The Impressionist

Hari Kunzru’s tale of a pale skinned Indian boy who has trouble fitting in was enjoyable, although it didn’t quite feel finished. I didn’t realise before I started it (or until about halfway through, to be honest) that it’s another post-colonial allegory in novel form, although this one is set in early twentieth century India.


So, this really spoiled it for me, but maybe it won’t for anyone else. The back cover gave the impression that he would end up experimenting with roles on his journey, but he never really did that, it was more a case of trying to figure out how people expected him to act, which is slightly different. Also, most of the groundwork for each successive move is laid beforehand – learning English from a slightly dodgy Scottish missionary is certainly useful when he comes to England, for example, so it never really came as much of a surprise, which I guess I was hoping for.


Having said that, the book is full of interesting characters who aren’t always what they seem, which I greatly enjoyed. I probably liked the Scottish missionary best, but that’s most likely because he plays up to some of my prejudices about missionary life and missionary zeal. But he’s also a tragic figure, lost in a world he can’t understand, a trait that he has in common with a lot of the other westerners. The Indians generally have slightly more self awareness – maybe this is accurate, but I’m not sure. I don’t know much about Hari Kunzru’s biography, but I feel this is slightly romanticising, since he grew  up in England.

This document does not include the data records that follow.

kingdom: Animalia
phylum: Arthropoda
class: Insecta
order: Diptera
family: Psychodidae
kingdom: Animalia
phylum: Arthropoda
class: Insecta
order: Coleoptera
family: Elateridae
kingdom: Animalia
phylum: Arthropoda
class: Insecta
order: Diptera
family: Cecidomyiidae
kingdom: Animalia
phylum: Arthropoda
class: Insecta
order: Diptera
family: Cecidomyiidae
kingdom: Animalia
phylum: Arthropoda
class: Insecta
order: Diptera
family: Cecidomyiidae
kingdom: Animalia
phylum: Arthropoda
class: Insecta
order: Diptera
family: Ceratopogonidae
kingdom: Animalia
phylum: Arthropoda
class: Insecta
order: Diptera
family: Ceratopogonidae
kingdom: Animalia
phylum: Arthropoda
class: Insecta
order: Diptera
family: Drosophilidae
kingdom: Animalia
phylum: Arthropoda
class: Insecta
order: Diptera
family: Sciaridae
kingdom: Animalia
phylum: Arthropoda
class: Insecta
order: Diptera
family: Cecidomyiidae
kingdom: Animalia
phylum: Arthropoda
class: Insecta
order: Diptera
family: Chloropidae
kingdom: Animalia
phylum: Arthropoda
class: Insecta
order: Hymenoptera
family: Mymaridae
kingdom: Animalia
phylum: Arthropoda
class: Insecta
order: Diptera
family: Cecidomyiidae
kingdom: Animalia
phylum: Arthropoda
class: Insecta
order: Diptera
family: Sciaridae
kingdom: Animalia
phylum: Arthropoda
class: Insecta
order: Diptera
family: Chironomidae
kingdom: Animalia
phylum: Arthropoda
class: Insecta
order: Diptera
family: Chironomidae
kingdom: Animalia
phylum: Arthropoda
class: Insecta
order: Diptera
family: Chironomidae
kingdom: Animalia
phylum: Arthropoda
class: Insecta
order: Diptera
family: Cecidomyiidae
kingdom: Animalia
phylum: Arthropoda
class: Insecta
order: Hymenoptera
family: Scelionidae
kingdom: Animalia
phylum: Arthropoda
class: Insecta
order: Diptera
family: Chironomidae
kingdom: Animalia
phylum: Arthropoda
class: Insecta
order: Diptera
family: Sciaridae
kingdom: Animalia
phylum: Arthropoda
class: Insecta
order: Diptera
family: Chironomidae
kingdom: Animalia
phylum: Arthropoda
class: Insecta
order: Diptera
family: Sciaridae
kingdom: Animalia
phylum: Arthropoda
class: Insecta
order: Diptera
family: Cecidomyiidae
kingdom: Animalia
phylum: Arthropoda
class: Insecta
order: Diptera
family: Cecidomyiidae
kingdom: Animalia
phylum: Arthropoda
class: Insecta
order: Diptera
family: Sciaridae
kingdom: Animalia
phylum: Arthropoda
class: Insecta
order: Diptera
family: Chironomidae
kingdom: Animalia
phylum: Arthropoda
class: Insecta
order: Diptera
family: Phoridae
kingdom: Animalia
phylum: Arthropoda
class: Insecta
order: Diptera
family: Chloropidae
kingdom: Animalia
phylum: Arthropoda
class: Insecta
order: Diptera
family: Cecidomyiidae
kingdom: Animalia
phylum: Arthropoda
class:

There are a lot of entertaining set pieces, too – too many to list, but I really enjoyed the the tiger hunt. (I thought the African tribe was a childish piece of extended punning, though, and shouldn’t really have been allowed.) But the whole thing doesn’t quite hang together right. Too many of the transitions from one identity to another are too lightly skipped over and come gift-wrapped at exactly the right point in Pran’s narrative. And the world is full of books with disappointing endings, but this one just peters out into nothing – almost literally. I get the feeling this could have been a really excellent book with a bit more polish work – as it is, I found it a set of interesting characters and scenes with an overall story and message that doesn’t quite stick.

See also:

Wizard of the Crow – seriously, what are the chances of readinf two books like this so close together?

A Handful of Dust, Evelyn Waugh – I had so much trouble figuring out what this book was. Set in similar eras, I think, and similar endings.